** Opening Material provided block **

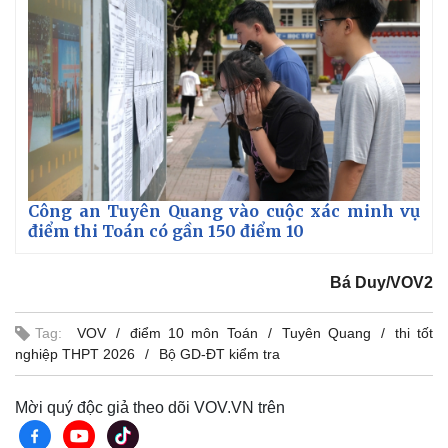
Công an Tuyên Quang vào cuộc xác minh vụ
điểm thi Toán có gần 150 điểm 10
Bá Duy/VOV2
Tag:
VOV
điểm 10 môn Toán
Tuyên Quang
thi tốt
nghiệp THPT 2026
Bộ GD-ĐT kiểm tra
Mời quý độc giả theo dõi VOV.VN trên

** Closing Material provided block **

Problem to solve - Pull out every line of the items above that contains the string "Quang". Case counts.

Solution to this problem -
Công an Tuyên Quang vào cuộc xác minh vụ
Tuyên Quang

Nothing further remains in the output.